Deadly jabs

June 02, 2019


The writer is a physician and an expert on injection safety.
The writer is a physician and an expert on injection safety.

THERE are three drivers of unsafe and unnecessary injections in Pakistan: prescriber, provider and patient. Prescribers (trained and untrained) often prescribe injections or IV drips even for minor ailments easily treated with oral medications. Private GPs are often intent on building a reputation of delivering quick results to increase their clientele and income. Providers (also trained and untrained) who work for these prescribers will reuse injection equipment in order to save their employers’ money, often on the latter’s instructions.

Patients, meanwhile, insist on getting injections or drips because they want quick relief. Many of the urban and rural poor cannot distinguish between a trained and untrained practitioner. They look for a health facility, inquire about its reputation, and seek treatment. Reuse of injection equipment such as needles, syringes or IV drip sets occurs at many private health facilities in order to save money — many of these patients cannot afford to pay for a new syringe.

Injection safety is complex and requires a multipronged approach.

Pakistan has one of the highest levels of unsafe injection practices in the world. Our patients also have one of the highest rates of number of injections per person annually (8.2 to 13.6). Unfortunately, the country also has one of the highest burdens of hepatitis C. Sound epidemiological studies, including the 2007 National Hepatitis Survey, have highlighted unsafe injection practices as one of the key reasons for transmission of HCV.

Unsafe injections have gained notoriety due to the recent HIV outbreak in Larkana and Ratodero. So far, more than 700 new HIV cases have been confirmed, the majority of them children. Preliminary findings suggest that reuse of injection and IV equipment may be the main cause of transmission, especially among children whose parents test negative for HIV.

Policymakers are aggressively propagating the introduction of reuse prevention (RUP) syringes, which have a built-in locking mechanism. The mechanism is only triggered when the plunger is pushed down fully – a ‘click’ can be heard indicating that the plunger has been locked and cannot be retracted. This type of syringe has been in use in the EPI programme for over a decade now and has helped significantly in curtailing the menace of reuse. But injection safety improvements in the programme were also attributed to improved supplies, training and monitoring of vaccinators in the field as well as at the static EPI centres.

In its 2015 injection safety guidelines, WHO recommend that all member states should switch to exclusive use of RUPs by 2020. It further recommends that conventional syringes should only be used in instances where multiple plunger movement is warranted, such as flushing an IV line or reconstituting medicines which require multiple plunger movements. This is an important point to note; health facility and procurement personnel have to go through complex calculations when ordering RUP syringes for a health facility. A new provider (health worker) must undergo a short training prior to using this type of syringe on patients, as pushing the plunger strongly while the needle is still in the patient’s muscle (in case of an intra-muscular injection) can cause moderate to severe pain.
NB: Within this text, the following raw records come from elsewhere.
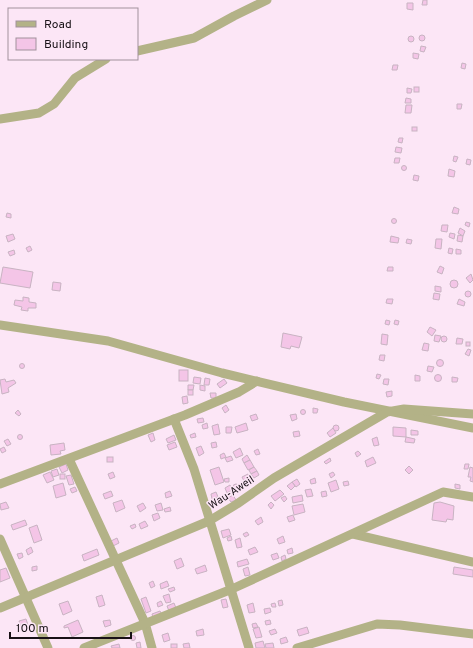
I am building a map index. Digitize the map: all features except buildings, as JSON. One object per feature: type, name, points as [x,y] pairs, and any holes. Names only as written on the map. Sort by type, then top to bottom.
[{"type":"street","points":[[138,51],[194,38],[267,0]]},
{"type":"street","points":[[0,119],[39,113],[54,104],[75,78],[104,60]]},
{"type":"street","points":[[0,324],[108,341],[258,381],[387,412],[473,428]]},
{"type":"street","points":[[0,484],[174,419],[239,392],[258,381]]},
{"type":"street","name":"Wau-Aweil","points":[[0,608],[209,521],[237,504],[274,478],[387,412],[404,409],[473,414]]},
{"type":"street","points":[[174,419],[189,454],[249,648]]},
{"type":"street","points":[[69,459],[145,623],[152,648]]},
{"type":"street","points":[[84,648],[232,590],[443,492],[473,497]]},
{"type":"street","points":[[353,534],[473,562]]},
{"type":"street","points":[[0,539],[48,648]]},
{"type":"street","points":[[297,648],[377,624],[400,625],[473,634]]}]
Without proper training, the healthcare worker might also waste a number of syringes. It is worth mentioning that the use of RUP syringes is not an absolute fail-safe — providers can intentionally avoid triggering the locking mechanism if they want to reuse the same syringe multiple times.

Moreover, some clauses in the Sindh Regulation and Control of Disposable Syringes Act, 2010, need amending. For example, clause 3 states, “No person shall manufacture, sell or use disposable syringes other than auto lock, auto destruct or auto break for injection, drawing of blood and other purposes.” As mentioned earlier, conventional syringes will still be required for some medical procedures. Clause 4 reads, “If the person contravening the provisions of the act, is a company, every director, manager, secretary or other officer or agent thereof shall, unless he proves that contravention is made without his knowledge and that he had exercised due diligence to prevent such contravention, be deemed to be guilty of such contravention.” If this clause also includes medical superintendents of hospitals, then this needs revision too.

Injection safety is complex. It requires a multipronged approach targeting the patients and healthcare providers. It also requires nationwide curtailment of prescription of unnecessary injections and IV drips. It is not only quacks but MBBS healthcare providers who also intentionally indulge in unsafe injection practices. The bottom line is: there is no quick fix or single measure that will help. A holistic approach must be adopted. At this time, an intensified nationwide injection safety awareness campaign is needed targeting at-risk communities and healthcare providers.

The writer is a physician and an expert on injection safety.